First the NYPD took to Twitter to polish its image, now it's blogging.
The NYPD has started a new website to better communicate with New Yorkers, and experts say it will be valuable tool in light of recent high-profile accusations of misbehavior and brutality. The department launched NYPDnews.com Wednesday, a blog filled with positive stories about the police, including tales of heroism and reports on officers going the extra mile to help the city. The blog also lists advisories about wanted criminals.
William Ward, a professor of social media at Syracuse University, said the site is good move to improve the NYPD's relations with New Yorkers.
"It's an opportunity for them to be more open and transparent," he said. "If they can build that ongoing trust they will have an audience that supports them."
The blog is the latest in a series of steps taken by the NYPD to boost its social media presence this year.
Police Commissioner Bill Bratton and precinct heads set up accounts on Twitter this year and the NYPD has been active in communicating with the public online.

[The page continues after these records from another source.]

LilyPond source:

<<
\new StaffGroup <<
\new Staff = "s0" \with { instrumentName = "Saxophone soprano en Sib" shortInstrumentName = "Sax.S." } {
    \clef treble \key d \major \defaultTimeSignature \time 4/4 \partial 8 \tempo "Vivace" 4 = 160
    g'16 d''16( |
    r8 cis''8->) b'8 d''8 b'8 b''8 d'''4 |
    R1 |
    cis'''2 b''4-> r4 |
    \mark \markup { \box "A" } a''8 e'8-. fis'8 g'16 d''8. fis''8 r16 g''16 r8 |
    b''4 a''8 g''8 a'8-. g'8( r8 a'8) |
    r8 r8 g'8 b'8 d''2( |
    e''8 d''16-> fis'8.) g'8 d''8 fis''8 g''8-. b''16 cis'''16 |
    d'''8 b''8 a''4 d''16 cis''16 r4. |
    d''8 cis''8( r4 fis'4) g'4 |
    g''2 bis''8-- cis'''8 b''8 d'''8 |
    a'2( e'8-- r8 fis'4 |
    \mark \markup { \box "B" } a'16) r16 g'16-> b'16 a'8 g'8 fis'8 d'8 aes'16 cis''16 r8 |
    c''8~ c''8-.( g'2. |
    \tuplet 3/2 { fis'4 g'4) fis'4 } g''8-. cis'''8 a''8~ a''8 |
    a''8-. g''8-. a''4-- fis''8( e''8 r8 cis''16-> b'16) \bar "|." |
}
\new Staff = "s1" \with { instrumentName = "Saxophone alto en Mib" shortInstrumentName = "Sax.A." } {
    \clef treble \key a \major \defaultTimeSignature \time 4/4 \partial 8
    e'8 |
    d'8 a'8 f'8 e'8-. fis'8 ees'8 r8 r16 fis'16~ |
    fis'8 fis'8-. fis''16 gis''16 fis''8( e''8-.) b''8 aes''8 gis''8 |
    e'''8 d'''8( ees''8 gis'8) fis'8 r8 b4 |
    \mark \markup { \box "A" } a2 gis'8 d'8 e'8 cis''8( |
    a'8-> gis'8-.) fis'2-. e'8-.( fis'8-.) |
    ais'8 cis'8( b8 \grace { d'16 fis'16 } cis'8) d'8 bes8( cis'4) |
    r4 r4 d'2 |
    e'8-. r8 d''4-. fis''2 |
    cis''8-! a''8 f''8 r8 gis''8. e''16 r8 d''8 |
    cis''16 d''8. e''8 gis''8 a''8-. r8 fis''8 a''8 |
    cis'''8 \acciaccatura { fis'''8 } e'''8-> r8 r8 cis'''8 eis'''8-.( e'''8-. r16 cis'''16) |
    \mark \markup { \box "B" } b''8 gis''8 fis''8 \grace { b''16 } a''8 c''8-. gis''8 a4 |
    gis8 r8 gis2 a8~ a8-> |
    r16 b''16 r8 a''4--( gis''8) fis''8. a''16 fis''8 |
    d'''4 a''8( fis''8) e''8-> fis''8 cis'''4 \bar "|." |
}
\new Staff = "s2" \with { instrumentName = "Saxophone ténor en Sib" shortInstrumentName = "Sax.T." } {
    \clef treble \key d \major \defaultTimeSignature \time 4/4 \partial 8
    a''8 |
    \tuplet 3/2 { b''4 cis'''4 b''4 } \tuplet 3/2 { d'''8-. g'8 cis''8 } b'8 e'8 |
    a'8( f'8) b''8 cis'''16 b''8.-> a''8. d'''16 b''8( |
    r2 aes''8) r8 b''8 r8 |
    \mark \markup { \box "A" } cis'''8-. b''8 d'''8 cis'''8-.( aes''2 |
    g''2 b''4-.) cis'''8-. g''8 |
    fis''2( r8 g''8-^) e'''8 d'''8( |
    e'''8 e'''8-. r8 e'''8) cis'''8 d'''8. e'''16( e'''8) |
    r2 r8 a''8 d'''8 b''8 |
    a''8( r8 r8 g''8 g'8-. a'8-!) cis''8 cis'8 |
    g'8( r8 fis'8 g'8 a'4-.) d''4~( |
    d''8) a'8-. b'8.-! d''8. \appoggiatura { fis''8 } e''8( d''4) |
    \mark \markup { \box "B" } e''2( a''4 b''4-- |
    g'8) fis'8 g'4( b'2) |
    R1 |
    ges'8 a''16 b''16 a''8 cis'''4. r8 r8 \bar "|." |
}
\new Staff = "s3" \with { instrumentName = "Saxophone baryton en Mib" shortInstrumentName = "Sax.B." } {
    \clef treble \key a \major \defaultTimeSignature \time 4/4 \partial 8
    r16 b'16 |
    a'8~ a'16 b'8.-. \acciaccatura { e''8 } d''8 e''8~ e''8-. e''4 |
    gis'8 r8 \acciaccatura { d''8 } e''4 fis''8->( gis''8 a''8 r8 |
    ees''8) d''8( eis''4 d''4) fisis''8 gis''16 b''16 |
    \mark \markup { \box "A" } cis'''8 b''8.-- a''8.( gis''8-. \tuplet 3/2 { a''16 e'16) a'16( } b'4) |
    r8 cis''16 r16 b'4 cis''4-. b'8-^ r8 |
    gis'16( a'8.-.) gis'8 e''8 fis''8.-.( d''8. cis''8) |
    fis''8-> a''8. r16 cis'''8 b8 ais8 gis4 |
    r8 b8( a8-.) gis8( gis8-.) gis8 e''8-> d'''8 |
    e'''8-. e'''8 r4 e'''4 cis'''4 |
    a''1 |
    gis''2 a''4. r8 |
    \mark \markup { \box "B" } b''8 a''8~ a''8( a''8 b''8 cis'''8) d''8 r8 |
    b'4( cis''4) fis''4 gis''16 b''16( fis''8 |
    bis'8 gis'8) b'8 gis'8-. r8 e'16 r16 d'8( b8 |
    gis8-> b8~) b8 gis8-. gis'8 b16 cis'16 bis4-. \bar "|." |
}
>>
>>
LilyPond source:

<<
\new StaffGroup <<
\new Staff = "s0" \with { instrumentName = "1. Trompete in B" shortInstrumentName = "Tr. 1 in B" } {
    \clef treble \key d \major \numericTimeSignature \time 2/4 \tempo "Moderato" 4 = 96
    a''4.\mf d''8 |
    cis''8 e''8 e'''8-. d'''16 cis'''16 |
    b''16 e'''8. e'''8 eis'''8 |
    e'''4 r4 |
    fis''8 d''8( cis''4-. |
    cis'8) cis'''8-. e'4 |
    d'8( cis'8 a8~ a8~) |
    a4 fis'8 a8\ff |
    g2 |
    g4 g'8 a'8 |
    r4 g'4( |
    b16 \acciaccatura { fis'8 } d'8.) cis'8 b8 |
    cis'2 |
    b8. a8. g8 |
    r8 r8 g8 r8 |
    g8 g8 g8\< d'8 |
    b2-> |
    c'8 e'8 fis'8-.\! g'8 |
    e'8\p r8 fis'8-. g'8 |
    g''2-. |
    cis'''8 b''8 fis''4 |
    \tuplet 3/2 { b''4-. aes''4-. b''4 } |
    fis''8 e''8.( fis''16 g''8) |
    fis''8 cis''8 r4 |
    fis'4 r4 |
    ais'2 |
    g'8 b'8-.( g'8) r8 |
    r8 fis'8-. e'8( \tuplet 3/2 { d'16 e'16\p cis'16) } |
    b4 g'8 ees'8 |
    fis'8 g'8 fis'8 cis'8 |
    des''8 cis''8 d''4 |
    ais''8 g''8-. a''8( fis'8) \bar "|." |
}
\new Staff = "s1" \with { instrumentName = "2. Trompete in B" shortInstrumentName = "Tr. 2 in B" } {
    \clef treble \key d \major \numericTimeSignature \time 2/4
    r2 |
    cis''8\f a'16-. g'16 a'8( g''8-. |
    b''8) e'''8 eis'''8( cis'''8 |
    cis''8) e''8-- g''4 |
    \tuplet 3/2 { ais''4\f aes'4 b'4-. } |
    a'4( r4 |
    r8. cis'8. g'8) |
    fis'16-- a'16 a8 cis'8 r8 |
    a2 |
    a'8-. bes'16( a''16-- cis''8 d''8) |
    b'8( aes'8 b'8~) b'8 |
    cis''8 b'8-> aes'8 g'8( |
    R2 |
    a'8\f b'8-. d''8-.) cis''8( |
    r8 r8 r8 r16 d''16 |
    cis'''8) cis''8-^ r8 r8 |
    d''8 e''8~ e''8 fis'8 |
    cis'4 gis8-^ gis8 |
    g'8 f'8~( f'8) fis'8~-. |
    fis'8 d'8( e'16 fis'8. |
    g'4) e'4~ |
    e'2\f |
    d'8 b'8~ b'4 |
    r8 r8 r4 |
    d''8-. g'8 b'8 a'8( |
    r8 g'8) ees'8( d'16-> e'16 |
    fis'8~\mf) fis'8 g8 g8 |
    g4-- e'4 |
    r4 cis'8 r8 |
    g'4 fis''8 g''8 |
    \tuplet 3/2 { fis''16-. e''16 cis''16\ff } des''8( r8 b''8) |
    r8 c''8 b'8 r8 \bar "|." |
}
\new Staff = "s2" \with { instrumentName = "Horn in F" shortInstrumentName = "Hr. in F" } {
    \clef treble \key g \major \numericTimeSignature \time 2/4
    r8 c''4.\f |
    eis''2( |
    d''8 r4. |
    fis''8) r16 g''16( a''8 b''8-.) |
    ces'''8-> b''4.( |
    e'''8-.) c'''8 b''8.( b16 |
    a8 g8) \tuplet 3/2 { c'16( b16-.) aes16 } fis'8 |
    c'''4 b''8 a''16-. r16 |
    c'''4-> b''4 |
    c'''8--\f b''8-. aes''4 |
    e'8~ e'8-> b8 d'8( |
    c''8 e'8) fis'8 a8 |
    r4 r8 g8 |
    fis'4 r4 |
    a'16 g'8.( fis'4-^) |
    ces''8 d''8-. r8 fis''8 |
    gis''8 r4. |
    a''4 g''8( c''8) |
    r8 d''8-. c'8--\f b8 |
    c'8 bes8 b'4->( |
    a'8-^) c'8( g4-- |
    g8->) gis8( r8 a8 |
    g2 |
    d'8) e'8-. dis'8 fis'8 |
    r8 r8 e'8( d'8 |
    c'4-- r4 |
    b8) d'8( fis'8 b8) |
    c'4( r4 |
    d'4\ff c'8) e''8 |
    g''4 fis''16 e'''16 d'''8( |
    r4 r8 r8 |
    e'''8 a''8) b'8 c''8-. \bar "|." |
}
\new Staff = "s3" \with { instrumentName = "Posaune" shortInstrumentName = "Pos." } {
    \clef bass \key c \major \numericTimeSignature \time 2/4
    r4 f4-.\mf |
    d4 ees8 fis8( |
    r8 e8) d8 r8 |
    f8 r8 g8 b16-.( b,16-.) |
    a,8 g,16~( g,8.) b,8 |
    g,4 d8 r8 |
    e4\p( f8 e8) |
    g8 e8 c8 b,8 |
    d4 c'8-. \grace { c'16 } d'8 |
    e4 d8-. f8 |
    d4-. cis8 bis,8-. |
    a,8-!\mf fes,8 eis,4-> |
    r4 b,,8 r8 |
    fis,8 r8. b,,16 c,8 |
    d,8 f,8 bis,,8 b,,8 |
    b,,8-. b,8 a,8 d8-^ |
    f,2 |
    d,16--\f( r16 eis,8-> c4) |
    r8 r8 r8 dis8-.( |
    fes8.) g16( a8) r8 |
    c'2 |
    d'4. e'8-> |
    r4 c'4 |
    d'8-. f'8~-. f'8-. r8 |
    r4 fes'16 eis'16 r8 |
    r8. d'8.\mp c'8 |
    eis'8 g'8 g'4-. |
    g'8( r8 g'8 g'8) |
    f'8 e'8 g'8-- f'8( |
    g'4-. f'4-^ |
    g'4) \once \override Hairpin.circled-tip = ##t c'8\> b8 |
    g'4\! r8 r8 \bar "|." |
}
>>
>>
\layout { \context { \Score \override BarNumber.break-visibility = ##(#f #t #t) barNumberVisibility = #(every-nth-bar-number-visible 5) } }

Although the officers have had hundreds of followers, there have been some missteps like the #myNYPD campaign in April where New Yorkers used the hashtag to publish photos and videos of alleged police misconduct instead of good deeds.
John DeCarlo, an associate professor at John Jay College of Criminal Justice, said the timing of the blog was crucial since the public has a growing distrust of the NYPD and police forces around the country due to mounting reports of alleged officer misconduct. A Quinnipiac University poll in August found that half of New Yorkers approve the way the police do their job, a decline from a 68% rating in March.
Recent videos, including the "chokehold" arrest of Eric Garner, another showing an officer pistol whip a Brooklyn teen and another allegedly showing an officer steal cash from a suspect have gone viral, so the NYPD needed to get on social media to promote the positive work it does, according to DeCarlo.
"Some officers are going to do some wrong things, but the 99.9% of them are doing good things," he said. "I think this is a venue that shows people that there are a lot of cops who do the right thing."
City Councilman Jumaane Williams, who has been critical of the NYPD in the past, said the blog is a step forward in improving community relations but it also needed to be backed up by improved relations offline.
"It's a good thing to have a blog and a Twitter [account], but what are the officers doing? Are they talking to people on the street, are they talking to store owners? Are they getting to know the community?" said Williams (D-Flatbush).
The NYPD said it will take feedback from the public and make improvements to the blog in the future. Cops have been finessing their social media work and some even got a Twitter training session last month at John Jay College.
Ward said he hopes the NYPD makes the most of its new blog.
"I hope it isn't a place that just doesn't push out news releases," Ward said. "They need to make the people of the community and the police officers the heroes and make sure they are open with the public."